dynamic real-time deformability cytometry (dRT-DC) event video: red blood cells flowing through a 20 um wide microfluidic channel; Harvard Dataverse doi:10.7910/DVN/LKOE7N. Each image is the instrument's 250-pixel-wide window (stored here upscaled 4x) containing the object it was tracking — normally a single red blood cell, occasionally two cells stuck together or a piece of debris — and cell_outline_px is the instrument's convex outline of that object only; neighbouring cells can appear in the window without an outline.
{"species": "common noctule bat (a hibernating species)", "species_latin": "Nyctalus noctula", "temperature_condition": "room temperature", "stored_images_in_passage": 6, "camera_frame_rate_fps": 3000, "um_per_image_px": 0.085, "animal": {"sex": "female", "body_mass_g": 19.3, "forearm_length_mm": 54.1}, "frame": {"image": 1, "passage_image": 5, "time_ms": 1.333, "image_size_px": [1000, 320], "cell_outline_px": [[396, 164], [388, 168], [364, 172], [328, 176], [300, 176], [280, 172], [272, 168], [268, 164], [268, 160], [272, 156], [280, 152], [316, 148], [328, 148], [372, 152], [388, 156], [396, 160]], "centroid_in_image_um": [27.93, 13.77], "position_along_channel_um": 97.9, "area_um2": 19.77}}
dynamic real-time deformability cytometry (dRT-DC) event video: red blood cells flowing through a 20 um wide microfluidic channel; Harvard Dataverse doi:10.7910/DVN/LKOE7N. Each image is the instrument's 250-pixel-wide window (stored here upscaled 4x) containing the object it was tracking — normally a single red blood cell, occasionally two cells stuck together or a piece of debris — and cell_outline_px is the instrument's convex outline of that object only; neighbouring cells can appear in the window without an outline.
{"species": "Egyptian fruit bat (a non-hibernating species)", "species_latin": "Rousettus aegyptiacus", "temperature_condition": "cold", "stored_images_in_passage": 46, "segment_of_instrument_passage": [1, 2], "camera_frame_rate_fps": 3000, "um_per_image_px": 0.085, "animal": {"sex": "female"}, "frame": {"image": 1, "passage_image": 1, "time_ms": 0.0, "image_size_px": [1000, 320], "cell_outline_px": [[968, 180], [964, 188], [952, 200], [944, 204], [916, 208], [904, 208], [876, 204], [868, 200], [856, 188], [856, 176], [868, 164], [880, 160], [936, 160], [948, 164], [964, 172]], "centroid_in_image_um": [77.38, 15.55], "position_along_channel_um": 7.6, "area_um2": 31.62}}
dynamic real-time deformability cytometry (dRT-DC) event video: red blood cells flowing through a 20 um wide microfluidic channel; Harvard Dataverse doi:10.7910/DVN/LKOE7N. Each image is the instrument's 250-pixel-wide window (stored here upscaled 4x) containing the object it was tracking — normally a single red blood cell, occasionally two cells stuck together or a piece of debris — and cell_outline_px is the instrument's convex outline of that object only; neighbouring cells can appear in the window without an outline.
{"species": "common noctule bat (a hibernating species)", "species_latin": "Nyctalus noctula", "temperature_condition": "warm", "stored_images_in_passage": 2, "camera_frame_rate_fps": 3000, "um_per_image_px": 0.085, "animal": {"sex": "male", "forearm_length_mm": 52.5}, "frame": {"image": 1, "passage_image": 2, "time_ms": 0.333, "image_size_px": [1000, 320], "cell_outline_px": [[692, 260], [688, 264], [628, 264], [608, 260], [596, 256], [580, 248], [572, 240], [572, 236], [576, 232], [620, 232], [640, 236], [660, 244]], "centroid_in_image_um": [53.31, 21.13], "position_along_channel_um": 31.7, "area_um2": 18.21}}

※

**Exercise details**
Take the listing above and write it out again exactly.

**Task output**
dynamic real-time deformability cytometry (dRT-DC) event video: red blood cells flowing through a 20 um wide microfluidic channel; Harvard Dataverse doi:10.7910/DVN/LKOE7N. Each image is the instrument's 250-pixel-wide window (stored here upscaled 4x) containing the object it was tracking — normally a single red blood cell, occasionally two cells stuck together or a piece of debris — and cell_outline_px is the instrument's convex outline of that object only; neighbouring cells can appear in the window without an outline.
{"species": "common noctule bat (a hibernating species)", "species_latin": "Nyctalus noctula", "temperature_condition": "room temperature", "stored_images_in_passage": 6, "camera_frame_rate_fps": 3000, "um_per_image_px": 0.085, "animal": {"sex": "female", "body_mass_g": 19.3, "forearm_length_mm": 54.1}, "frame": {"image": 1, "passage_image": 5, "time_ms": 1.333, "image_size_px": [1000, 320], "cell_outline_px": [[396, 164], [388, 168], [364, 172], [328, 176], [300, 176], [280, 172], [272, 168], [268, 164], [268, 160], [272, 156], [280, 152], [316, 148], [328, 148], [372, 152], [388, 156], [396, 160]], "centroid_in_image_um": [27.93, 13.77], "position_along_channel_um": 97.9, "area_um2": 19.77}}
dynamic real-time deformability cytometry (dRT-DC) event video: red blood cells flowing through a 20 um wide microfluidic channel; Harvard Dataverse doi:10.7910/DVN/LKOE7N. Each image is the instrument's 250-pixel-wide window (stored here upscaled 4x) containing the object it was tracking — normally a single red blood cell, occasionally two cells stuck together or a piece of debris — and cell_outline_px is the instrument's convex outline of that object only; neighbouring cells can appear in the window without an outline.
{"species": "Egyptian fruit bat (a non-hibernating species)", "species_latin": "Rousettus aegyptiacus", "temperature_condition": "cold", "stored_images_in_passage": 46, "segment_of_instrument_passage": [1, 2], "camera_frame_rate_fps": 3000, "um_per_image_px": 0.085, "animal": {"sex": "female"}, "frame": {"image": 1, "passage_image": 1, "time_ms": 0.0, "image_size_px": [1000, 320], "cell_outline_px": [[968, 180], [964, 188], [952, 200], [944, 204], [916, 208], [904, 208], [876, 204], [868, 200], [856, 188], [856, 176], [868, 164], [880, 160], [936, 160], [948, 164], [964, 172]], "centroid_in_image_um": [77.38, 15.55], "position_along_channel_um": 7.6, "area_um2": 31.62}}
dynamic real-time deformability cytometry (dRT-DC) event video: red blood cells flowing through a 20 um wide microfluidic channel; Harvard Dataverse doi:10.7910/DVN/LKOE7N. Each image is the instrument's 250-pixel-wide window (stored here upscaled 4x) containing the object it was tracking — normally a single red blood cell, occasionally two cells stuck together or a piece of debris — and cell_outline_px is the instrument's convex outline of that object only; neighbouring cells can appear in the window without an outline.
{"species": "common noctule bat (a hibernating species)", "species_latin": "Nyctalus noctula", "temperature_condition": "warm", "stored_images_in_passage": 2, "camera_frame_rate_fps": 3000, "um_per_image_px": 0.085, "animal": {"sex": "male", "forearm_length_mm": 52.5}, "frame": {"image": 1, "passage_image": 2, "time_ms": 0.333, "image_size_px": [1000, 320], "cell_outline_px": [[692, 260], [688, 264], [628, 264], [608, 260], [596, 256], [580, 248], [572, 240], [572, 236], [576, 232], [620, 232], [640, 236], [660, 244]], "centroid_in_image_um": [53.31, 21.13], "position_along_channel_um": 31.7, "area_um2": 18.21}}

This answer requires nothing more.